▶ [DIRECTIONS]: Give back all the records exactly, keeping every line whole.
[RECORDS FOR PROCESSING Boundary: Start]
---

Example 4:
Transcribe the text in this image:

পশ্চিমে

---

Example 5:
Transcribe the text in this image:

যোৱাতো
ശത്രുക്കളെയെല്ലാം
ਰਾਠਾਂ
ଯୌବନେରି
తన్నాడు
[RECORDS FOR PROCESSING Boundary: End]
▶ [SOLUTION]:
---

Example 4:
Transcribe the text in this image:

পশ্চিমে

---

Example 5:
Transcribe the text in this image:

যোৱাতো
ശത്രുക്കളെയെല്ലാം
ਰਾਠਾਂ
ଯୌବନେରି
తన్నాడు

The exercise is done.